Mir, 38, tested positive for a long-term metabolite of dehydrochloromethyltestosterone (DHCMT), following an in-competition test conducted on March 20, 2016, at UFC Fight Night 85 in Brisbane, Australia. DHCMT is a non-Specified Substance in the class of Anabolic Agents and prohibited at all times under the UFC Anti-Doping Policy, which has adopted the World Anti-Doping Agency (WADA) Prohibited List. The finding of a long-term DHCMT metabolite in Mir’s sample, which was identified through a new detection method by the WADA-accredited laboratory in Tokyo, Japan, led to Mir being provisionally suspended from competition on April 8, 2016.

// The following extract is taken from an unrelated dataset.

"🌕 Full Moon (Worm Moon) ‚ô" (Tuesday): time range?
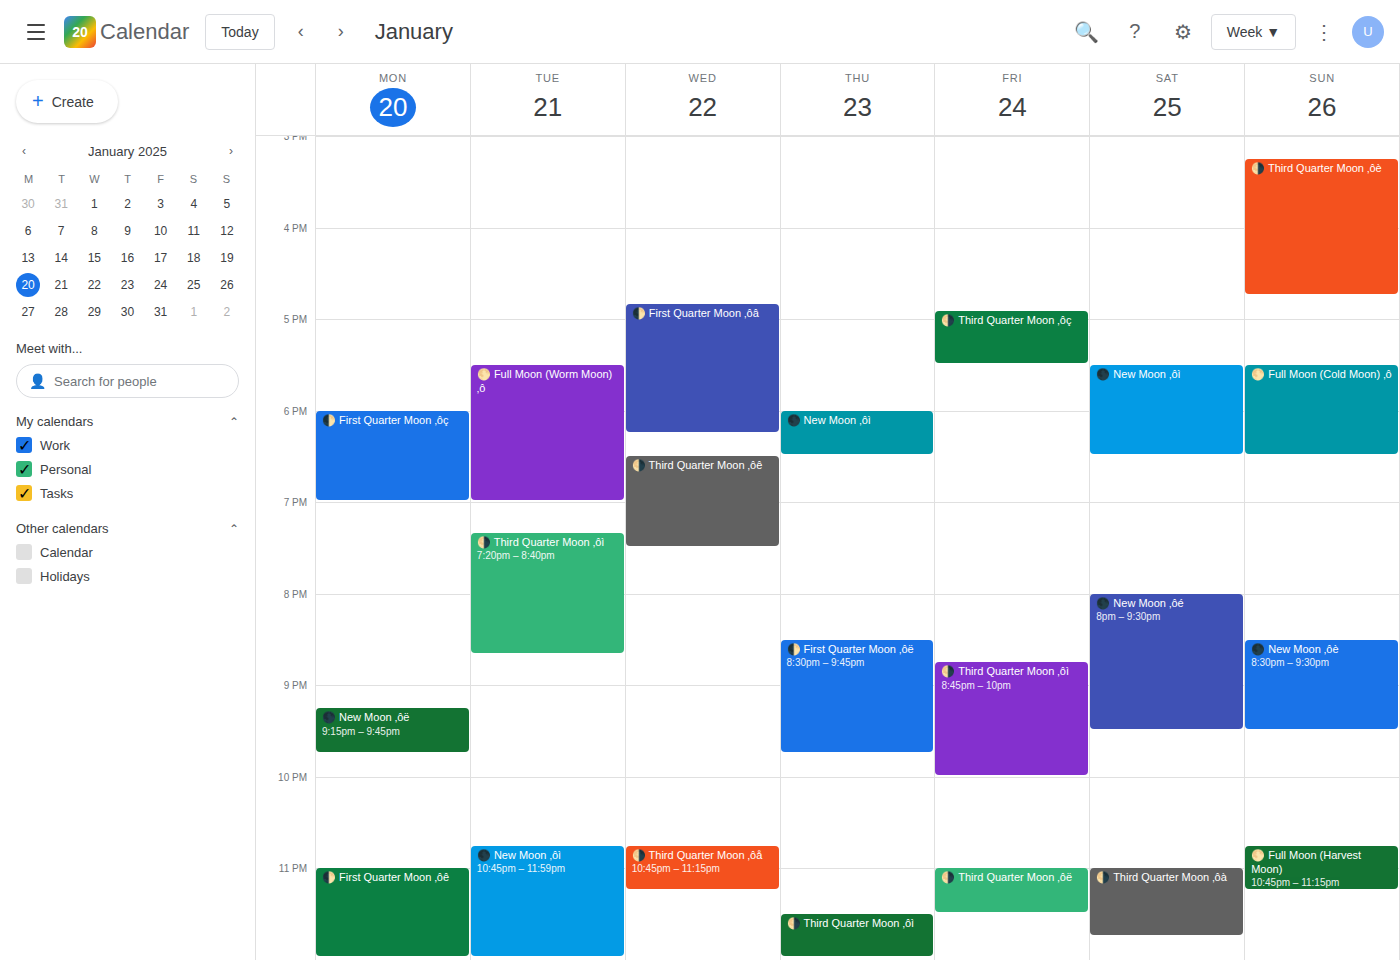
5:30 PM to 7:00 PMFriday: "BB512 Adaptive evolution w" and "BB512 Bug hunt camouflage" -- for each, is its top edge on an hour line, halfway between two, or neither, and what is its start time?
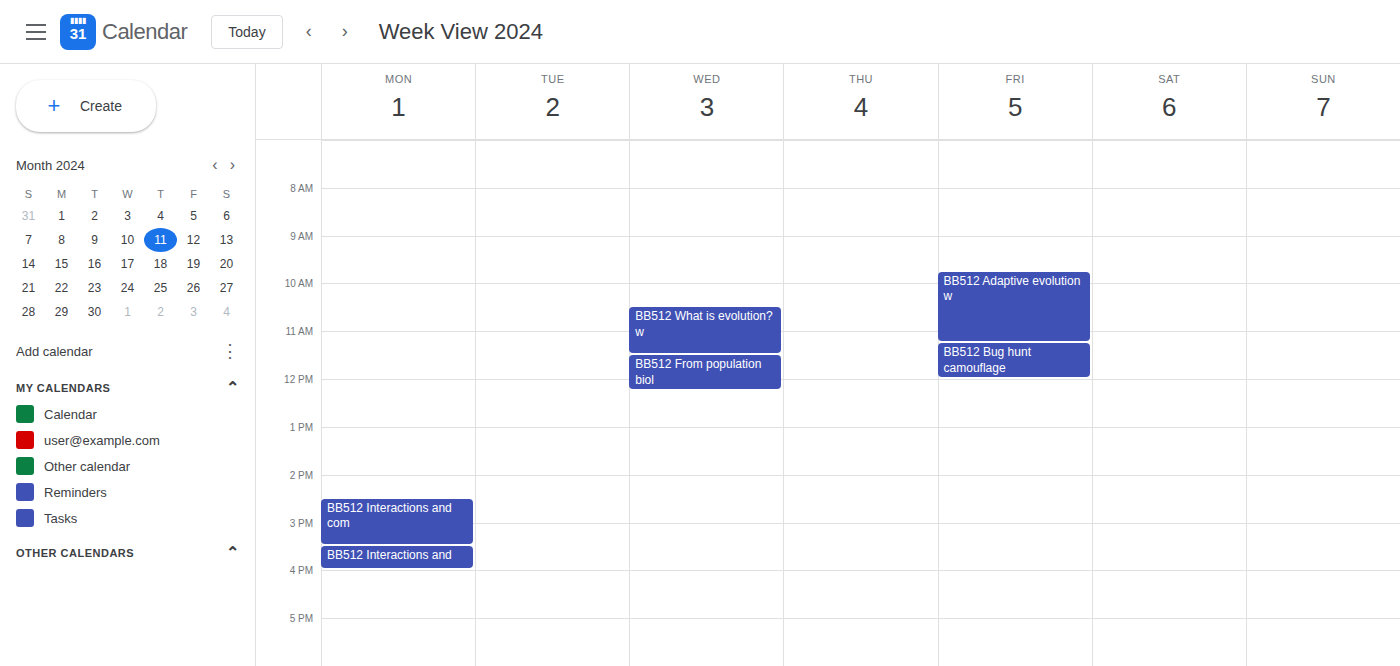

With the new method for testing, it was discovered that an out-of-competition sample Mir provided on February 5, 2016, which had previously been reported to USADA as negative for the presence of prohibited substances, was also positive for the same long-term DHCMT metabolite found in Mir’s in-competition sample.
“I have consistently denied knowingly taking anything that would violate USADA’s guidelines,” Mir stated via Facebook. “I was originally told that my post fight sample from March 20, 2016, had been flagged for a trace metabolite, following my clean test the previous month on February 5. For this past year, I have been focused on analyzing anything I could within that six week window that could’ve possibly been the cause… testing supplements and reviewing dietary habits. It is frustrating to now be told that USADA has changed their mind about the February 5 test, claiming that the sample they once cleared is now clouded with the same trace metabolite. Even more frustrating is that I’ve been told that the long term metabolite could date back two years, prior to the implementation of USADA standards and possibly to a time when I had a legal exemption for testosterone replacement therapy.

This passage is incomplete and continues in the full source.